---------- SUPPLIED INFORMATION

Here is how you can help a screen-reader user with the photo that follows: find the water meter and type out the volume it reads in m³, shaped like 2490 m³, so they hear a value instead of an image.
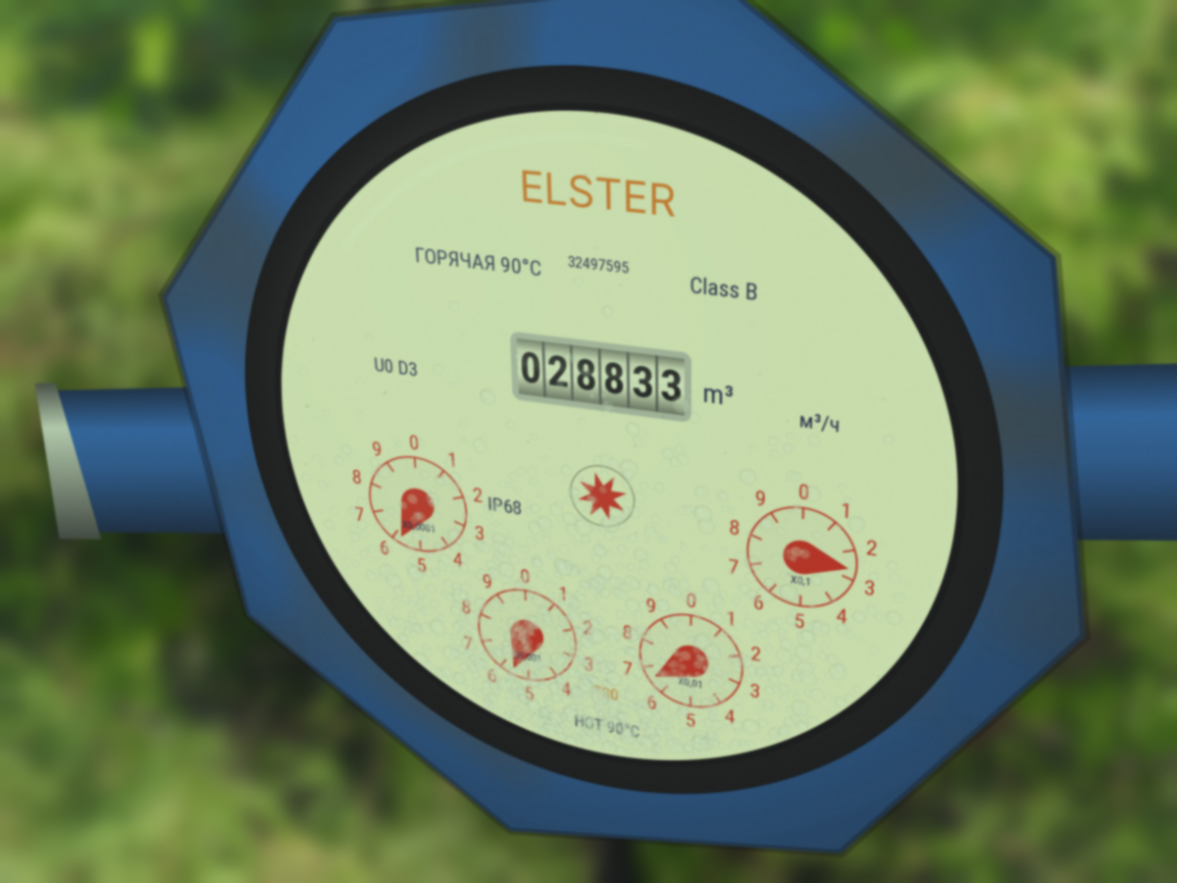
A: 28833.2655 m³
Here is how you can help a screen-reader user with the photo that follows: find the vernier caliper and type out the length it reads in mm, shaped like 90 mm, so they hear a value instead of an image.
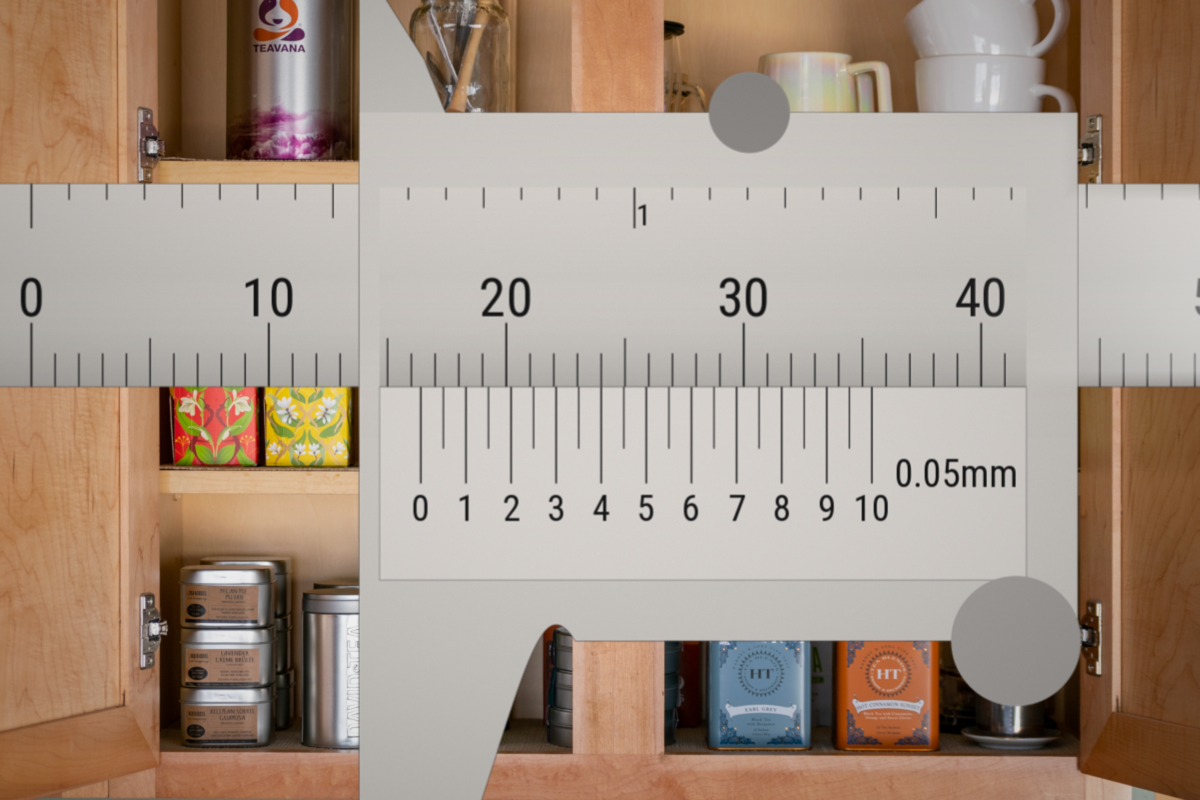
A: 16.4 mm
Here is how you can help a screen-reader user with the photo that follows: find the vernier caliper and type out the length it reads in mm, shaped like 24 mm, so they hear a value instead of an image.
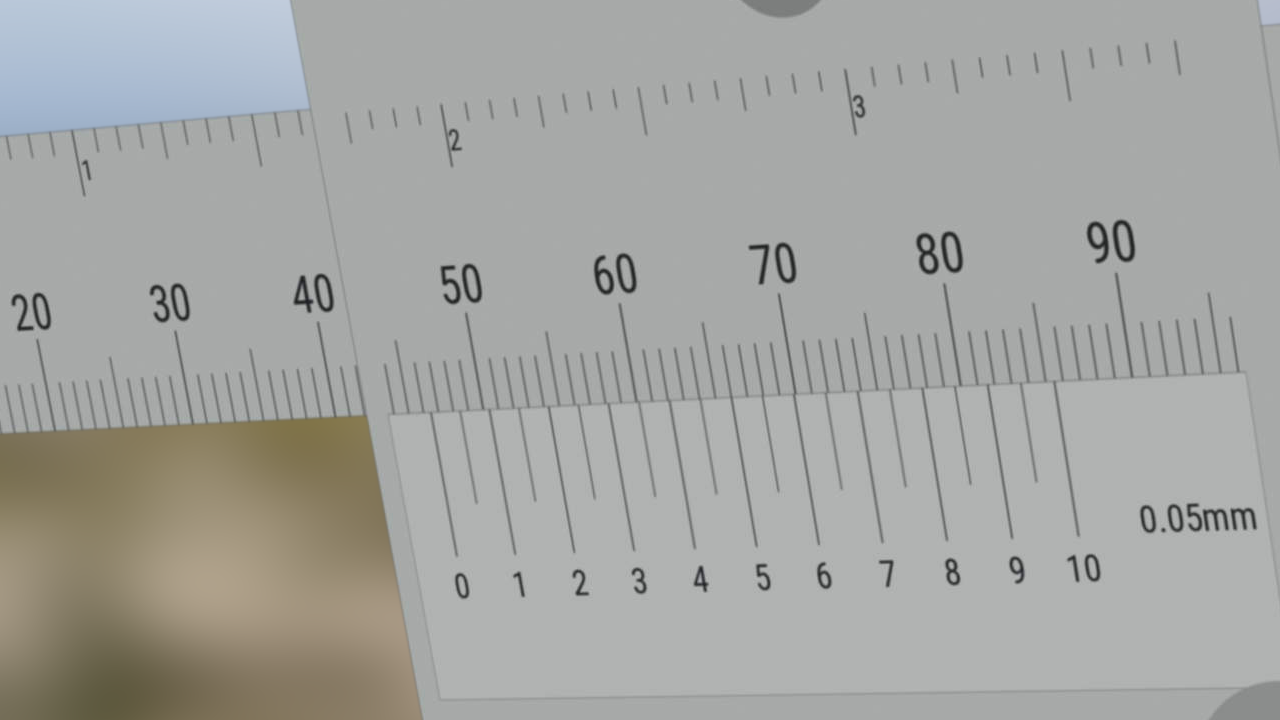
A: 46.5 mm
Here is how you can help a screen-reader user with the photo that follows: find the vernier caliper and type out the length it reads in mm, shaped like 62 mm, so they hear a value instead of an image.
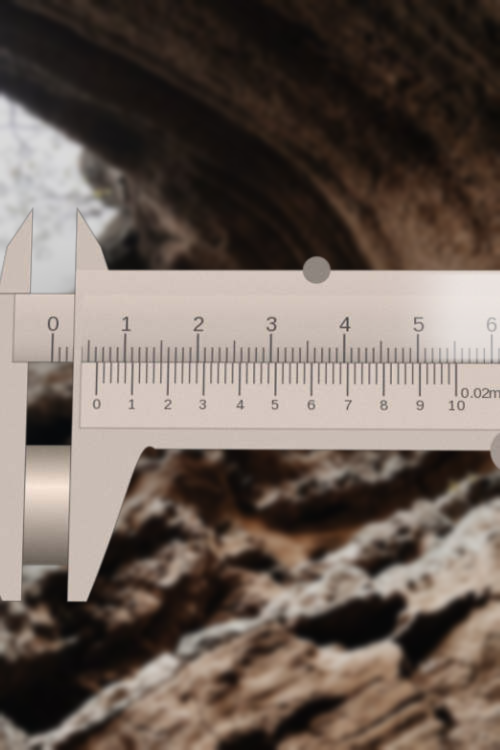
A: 6.2 mm
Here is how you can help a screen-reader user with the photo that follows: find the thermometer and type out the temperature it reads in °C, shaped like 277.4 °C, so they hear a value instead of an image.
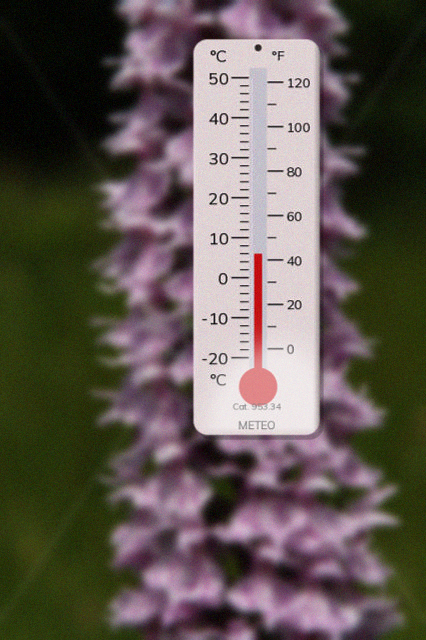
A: 6 °C
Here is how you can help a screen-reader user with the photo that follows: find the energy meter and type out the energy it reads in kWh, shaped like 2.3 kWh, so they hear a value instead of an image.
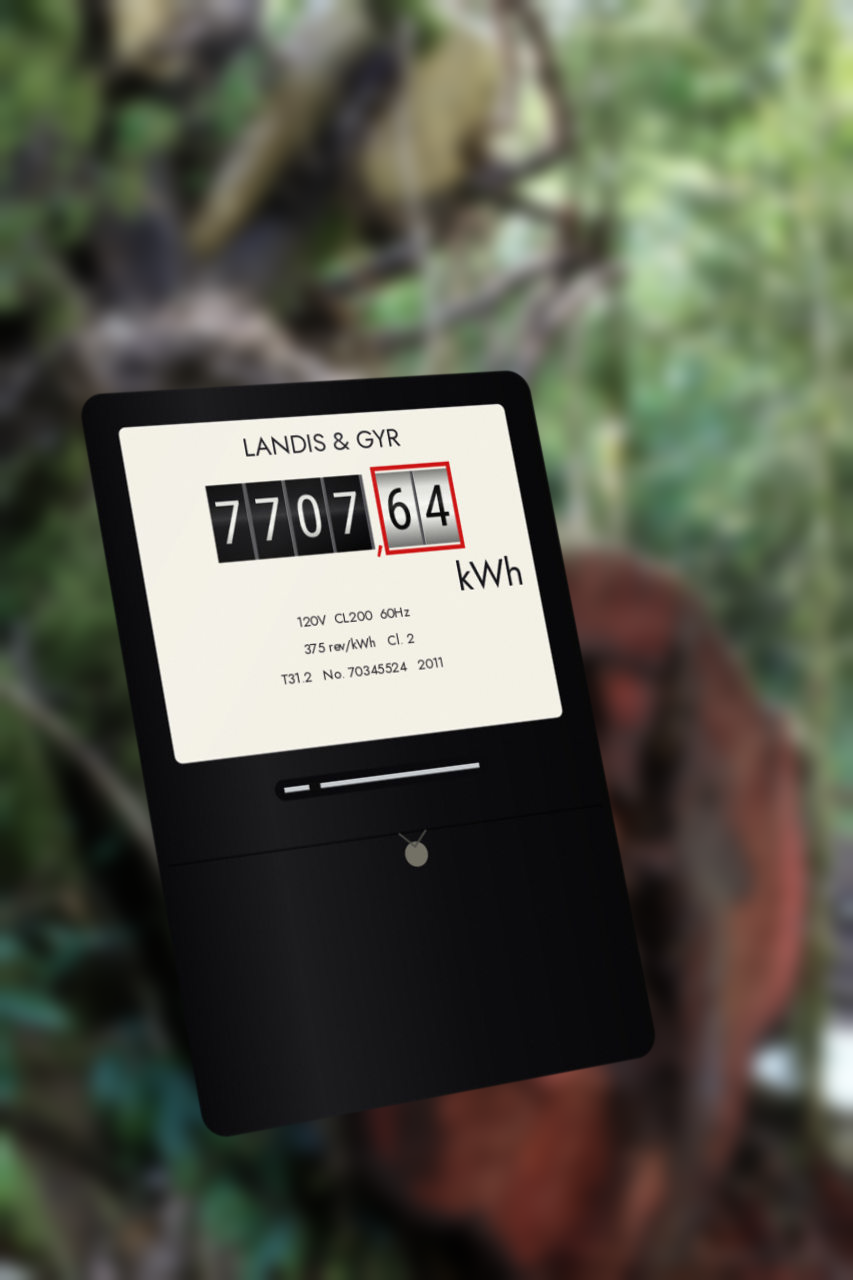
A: 7707.64 kWh
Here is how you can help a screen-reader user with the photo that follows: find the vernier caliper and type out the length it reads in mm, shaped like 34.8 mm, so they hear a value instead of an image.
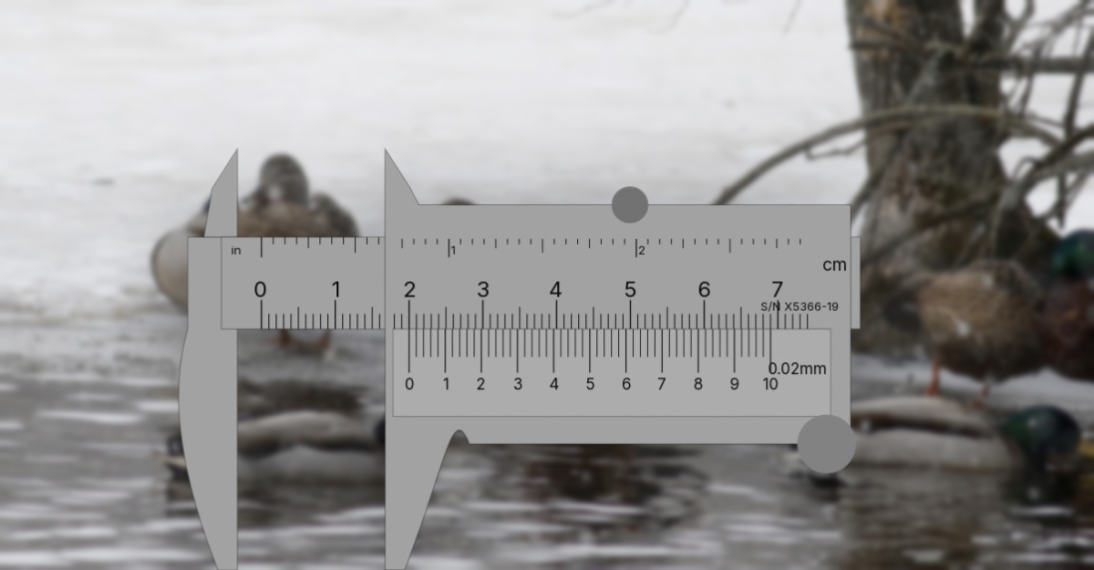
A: 20.0 mm
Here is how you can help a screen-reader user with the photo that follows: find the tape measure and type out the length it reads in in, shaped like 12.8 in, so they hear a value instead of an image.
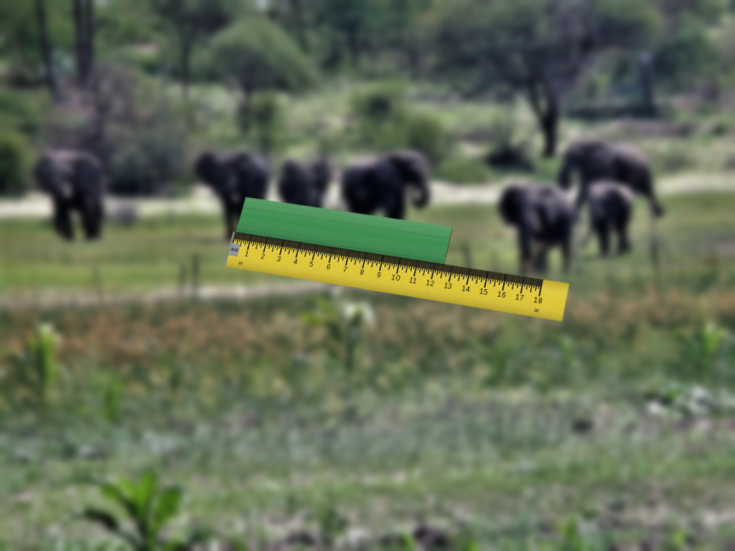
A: 12.5 in
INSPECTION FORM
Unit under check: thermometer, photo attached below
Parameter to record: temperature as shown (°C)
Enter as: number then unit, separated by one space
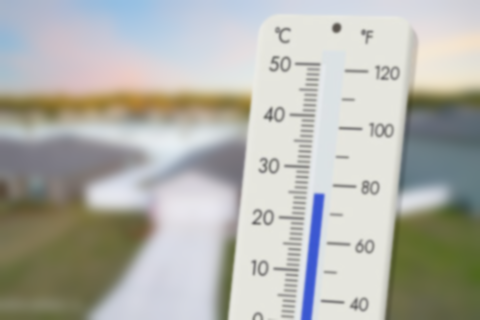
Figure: 25 °C
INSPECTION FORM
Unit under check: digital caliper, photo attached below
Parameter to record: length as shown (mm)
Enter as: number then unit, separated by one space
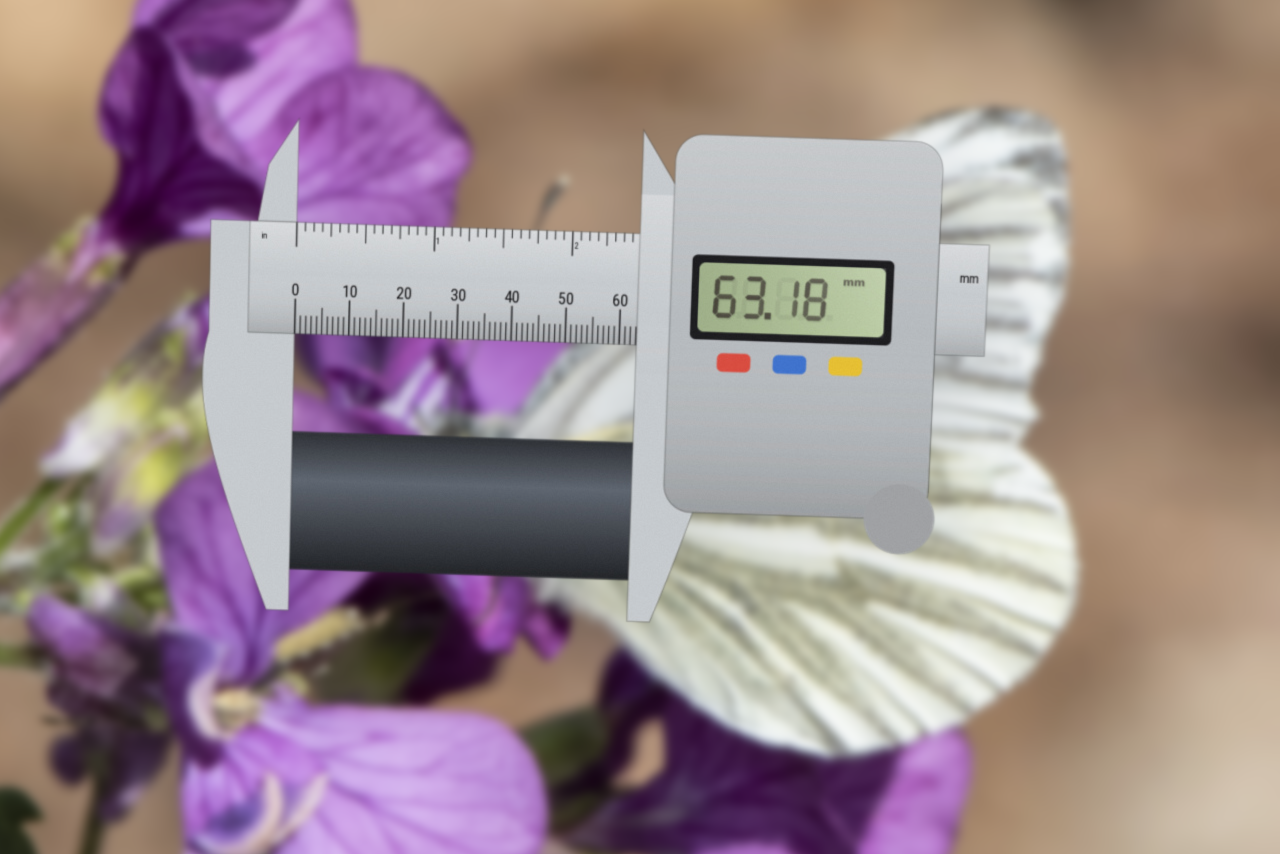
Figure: 63.18 mm
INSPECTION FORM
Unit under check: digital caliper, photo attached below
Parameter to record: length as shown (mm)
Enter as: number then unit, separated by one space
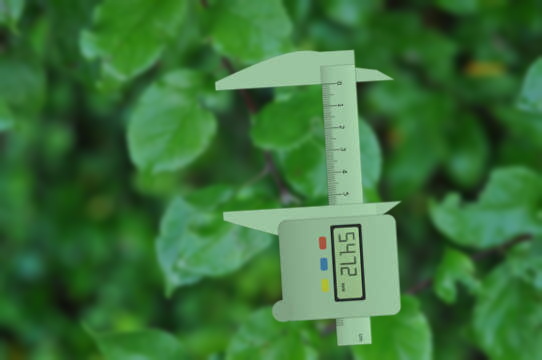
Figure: 54.72 mm
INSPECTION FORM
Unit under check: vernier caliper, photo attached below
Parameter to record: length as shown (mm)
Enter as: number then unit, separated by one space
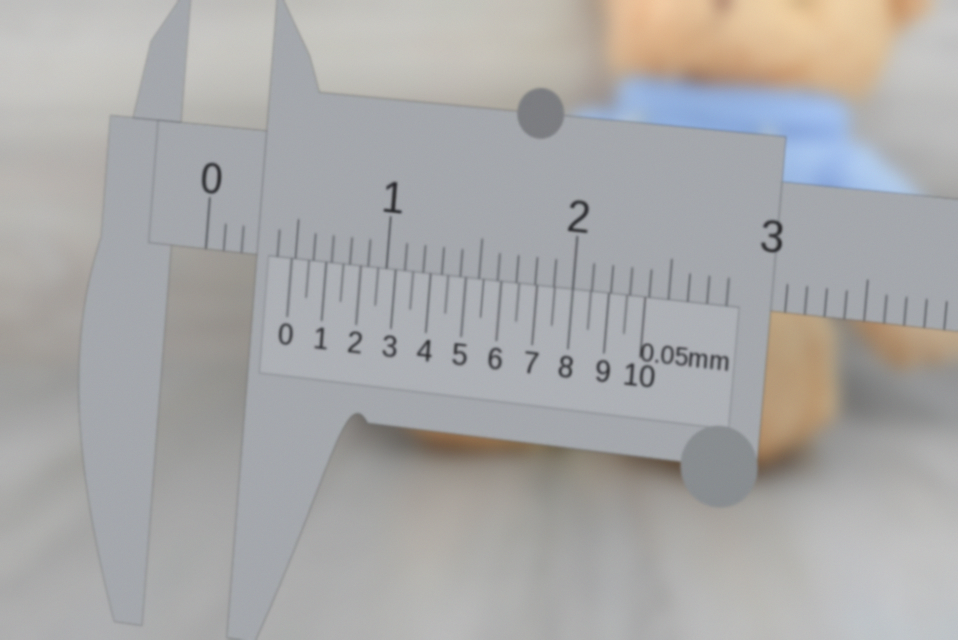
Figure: 4.8 mm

--------------------

[TO-DO ITEM] Reproduce every one of the records above word for word, leaving out the pictures.

[EXERCISE RESPONSE]
Here is how you can help a screen-reader user with the photo that follows: find the water meter and type out the volume it reads in m³, shaped like 2490 m³, so they hear a value instead of an image.
A: 28833.2655 m³
Here is how you can help a screen-reader user with the photo that follows: find the vernier caliper and type out the length it reads in mm, shaped like 90 mm, so they hear a value instead of an image.
A: 16.4 mm
Here is how you can help a screen-reader user with the photo that follows: find the vernier caliper and type out the length it reads in mm, shaped like 24 mm, so they hear a value instead of an image.
A: 46.5 mm
Here is how you can help a screen-reader user with the photo that follows: find the vernier caliper and type out the length it reads in mm, shaped like 62 mm, so they hear a value instead of an image.
A: 6.2 mm
Here is how you can help a screen-reader user with the photo that follows: find the thermometer and type out the temperature it reads in °C, shaped like 277.4 °C, so they hear a value instead of an image.
A: 6 °C
Here is how you can help a screen-reader user with the photo that follows: find the energy meter and type out the energy it reads in kWh, shaped like 2.3 kWh, so they hear a value instead of an image.
A: 7707.64 kWh
Here is how you can help a screen-reader user with the photo that follows: find the vernier caliper and type out the length it reads in mm, shaped like 34.8 mm, so they hear a value instead of an image.
A: 20.0 mm
Here is how you can help a screen-reader user with the photo that follows: find the tape measure and type out the length it reads in in, shaped like 12.8 in, so they hear a value instead of an image.
A: 12.5 in
INSPECTION FORM
Unit under check: thermometer, photo attached below
Parameter to record: temperature as shown (°C)
Enter as: number then unit, separated by one space
Figure: 25 °C
INSPECTION FORM
Unit under check: digital caliper, photo attached below
Parameter to record: length as shown (mm)
Enter as: number then unit, separated by one space
Figure: 63.18 mm
INSPECTION FORM
Unit under check: digital caliper, photo attached below
Parameter to record: length as shown (mm)
Enter as: number then unit, separated by one space
Figure: 54.72 mm
INSPECTION FORM
Unit under check: vernier caliper, photo attached below
Parameter to record: length as shown (mm)
Enter as: number then unit, separated by one space
Figure: 4.8 mm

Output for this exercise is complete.